Deleuze’ün Fark ve Tekrar adlı kitabında ortaya attığı “varlığın bütünselliği” (univocity of being) kavramı Nietzsche‘nin “ebedi döngü” (eternal return) mitine atıfta bulunarak oluş süreci içindeki farklılaşmanın aynı kalan tek şey olduğuna vurgu yapar. Deleuze’e göre varlığın bütünselliği akışın kendisidir. Sürekli bir oluş süreciyle, kopukluklar barındıran iki farklı oluş modunu – Chronos ve Aion’u – ayırıcı-sentez işlemine tabi tutan Deleuze, maddeyi ve ruhu, bedeni ve aklı birbirinden ayırırken onları yeni bir düzlemde birleştiren bu kavramsal aygıt sayesinde son kitabı olan İçkinlik: Bir Hayat adlı kitapta transendental ampirizm tabir ettiği oluş ve yaratıcılık moduna ulaşabilmiştir.
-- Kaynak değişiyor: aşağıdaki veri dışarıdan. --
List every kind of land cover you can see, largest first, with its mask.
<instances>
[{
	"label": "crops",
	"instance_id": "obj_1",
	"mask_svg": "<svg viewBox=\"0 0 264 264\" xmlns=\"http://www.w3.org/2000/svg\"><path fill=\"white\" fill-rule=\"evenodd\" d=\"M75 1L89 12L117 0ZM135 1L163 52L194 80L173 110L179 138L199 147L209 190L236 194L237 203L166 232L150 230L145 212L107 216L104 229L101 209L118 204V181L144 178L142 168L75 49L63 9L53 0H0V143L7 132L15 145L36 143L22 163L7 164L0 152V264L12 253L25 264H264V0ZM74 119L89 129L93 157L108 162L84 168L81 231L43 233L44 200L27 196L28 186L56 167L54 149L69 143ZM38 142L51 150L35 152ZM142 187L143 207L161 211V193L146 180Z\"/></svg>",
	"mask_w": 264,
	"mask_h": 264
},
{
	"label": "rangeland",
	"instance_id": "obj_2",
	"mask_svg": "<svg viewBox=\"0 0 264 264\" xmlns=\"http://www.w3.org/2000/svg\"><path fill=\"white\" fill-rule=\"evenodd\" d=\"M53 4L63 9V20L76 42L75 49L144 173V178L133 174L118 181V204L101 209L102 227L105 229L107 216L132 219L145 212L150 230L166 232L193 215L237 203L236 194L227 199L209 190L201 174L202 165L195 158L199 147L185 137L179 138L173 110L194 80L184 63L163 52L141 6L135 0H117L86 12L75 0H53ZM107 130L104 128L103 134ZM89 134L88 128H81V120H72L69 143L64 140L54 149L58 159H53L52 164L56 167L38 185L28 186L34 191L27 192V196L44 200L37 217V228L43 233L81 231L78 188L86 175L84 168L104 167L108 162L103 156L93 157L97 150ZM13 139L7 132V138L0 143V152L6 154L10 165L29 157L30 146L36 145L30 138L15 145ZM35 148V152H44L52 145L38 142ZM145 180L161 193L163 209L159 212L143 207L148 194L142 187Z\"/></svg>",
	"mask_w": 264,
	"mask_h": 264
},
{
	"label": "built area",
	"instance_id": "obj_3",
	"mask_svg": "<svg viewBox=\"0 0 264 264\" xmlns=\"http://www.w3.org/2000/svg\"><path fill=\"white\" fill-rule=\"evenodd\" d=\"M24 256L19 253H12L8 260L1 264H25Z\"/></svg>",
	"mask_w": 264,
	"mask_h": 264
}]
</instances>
Hayata Badiou’nun Dünyaların Mantıkları kitabından hareketle bakacak olursak diyebiliriz ki yeni bir hakikat ancak materyalist bir diyalektikten hareketle oluşturulabilir, çünkü hakikat bilgi ile bilinmezlik arasındaki yerde zuhur edebilir ancak. Ve hakikat hâlihazırda mevcut olan egemen sembolik düzende bir boşluk olarak nitelendirlmekle birlikte, aslında yeni bir sembolik düzenin ilksel kurucu öğesi olarak telâkki edilmelidir. Burada materyalist diyalektik kavramıyla kastedilen şey Badiou’nun günümüzün egemen ideolojisi olan neo-liberalizmin teorik alt-yapısını oluşturan demokratik materyalizmin karşı kutbuna yerleştirdiği bir düşünme stratejisidir. Badiou’nun hem tarihsel materyalizme, hem diyalektik materyalizme, hem de neo-liberal demokratik materyalizme bir alternatif olarak öne sürdüğü materyalist diyalektiği ilk keşfedenlerden ve başarıyla uygulayanlardan biri Quentin Meillassoux‘dur. Badiou’nun École Normale Supérieure‘deki öğrencilerinden biri olan Meillassoux ilk kitabı Sonluluktan Sonra (After Finitude)’da Spekülatif Materyalizm kavramını ortaya atmış ve epey ilgi görmüştür. Spekülatif Materyalizm’in hayâl gücüyle bilimin ve matematiğin epistemolojik düzlemde ontolojik bir boşluk yaratarak dünyaya insan bilincinden ve düşüncesinden bağımsız bakabilme yetisine sahip varlıkların oluşturduğu yeni bir düşünümsel boyuta varoluş alanı yaratmayı amaçlayan bir nevi okuma-yazma stratejisi olduğunu söyleyebiliriz. Dünyayı kendi bilinç ve düşüncelerine hapseden bağlılaşımcılığa (correlationism) karşı-argüman üretmeye yarayan bu metod Hegel’ci diyalektiğin metoduyla benzerlikler arz etmesine rağmen, Spekülatif Materyalizm’in metodu Hegel’in idealizminin Schellling’in materyalizmiyle yer değiştirdiği, bir başka deyişle Hegel’in idealizmden arındırılarak ruhun ve bedenin sürekli birbirini dönüştürdüğü daha eşitlikçi ve son derece yatay bir ilişki içerisine sokulduğu ve böylelikle de işte Hegelci diyalektiğin kısır-döngüsünün kırıldığı bir izleğe sahiptir. Meillassoux’nun içkinlik (immanence) konusundaki ısrarı göz önünde bulundurulduğunda diyalektik materyalizmle spekülatif materyalizm arasındaki farklardan bir tanesi daha ortaya çıkıyor. Hegel’e göre özne ve nesne arasındaki ilişki özne ve nesneyi aşkındır, yani ikisinin de dışında konumlanmıştır. Oysa Meillassoux özne ve nesne arasındaki ilişkinin özne ve nesneye nazaran aynı anda hem aşkın hem de içkin bir boyutta konumlanmış olduğunu söylemektedir.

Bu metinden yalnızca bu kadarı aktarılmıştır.